In a separate statement, Vibrant Group noted its portion of the total consideration for both the subscription shares and the options would be S$4.8 million, if the options are fully exercised. The consideration will be paid in cash and funded internally, Vibrant Group said.

“The group believes that the proposed transaction is in line with its corporate strategy to expand its logistics business initiatives, including in the offshore oil and gas sectors where Hiap Seng was a leading service providers, and the group believes that Hiap Seng may possibly enable the group to pursue opportunities and growth in this sector,” Vibrant Group said in the statement.

Judicial management since September 2020

The company has been under judicial management since September 2020. In its results for the fiscal first quarter ended 30 June 2020, Hiap Seng said “the group is presently in financial distress due to difficulties faced with its liquidity,” and that it was unable to continue as a going concern.
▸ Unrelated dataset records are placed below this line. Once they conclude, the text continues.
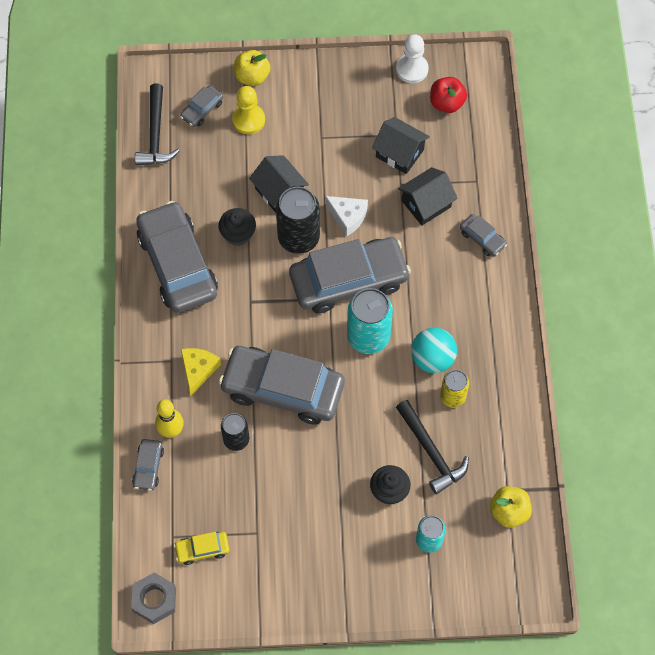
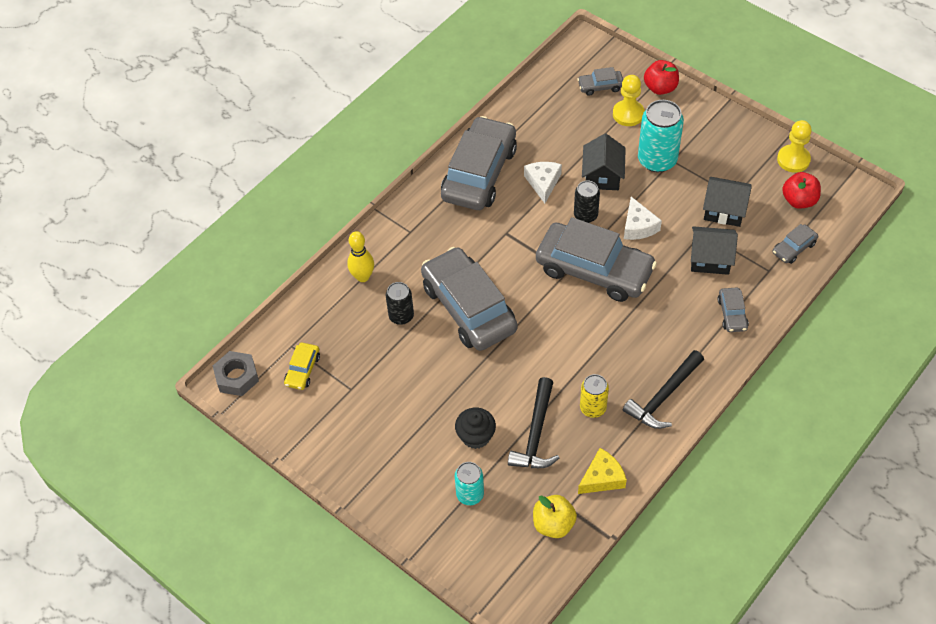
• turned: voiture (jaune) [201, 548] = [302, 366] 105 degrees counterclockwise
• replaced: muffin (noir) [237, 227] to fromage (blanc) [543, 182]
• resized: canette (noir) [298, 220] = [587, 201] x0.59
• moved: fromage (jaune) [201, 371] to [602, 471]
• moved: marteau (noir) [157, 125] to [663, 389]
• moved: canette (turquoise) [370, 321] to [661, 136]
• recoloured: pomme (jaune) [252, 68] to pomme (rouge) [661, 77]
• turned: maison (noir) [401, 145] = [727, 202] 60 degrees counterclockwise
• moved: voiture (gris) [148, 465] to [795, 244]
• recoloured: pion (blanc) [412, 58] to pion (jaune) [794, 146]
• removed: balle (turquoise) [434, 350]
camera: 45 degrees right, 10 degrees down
At the time, Hiap Seng had cited the impact of the Covid-19 pandemic on dampening oil demand, and leading to an oil-price plunge.

“The group observed a significant shrinkage in the number of plant construction projects, lower bids and capital expenditure, thinner margins and a general belt tightening policy of project owners. Additionally, it’s various partners and stakeholders were increasingly seeking delays, deferments and various compensations,” Hiap Seng had said at the time.

The restructuring will be subject to shareholder and regulatory approval, the filing said.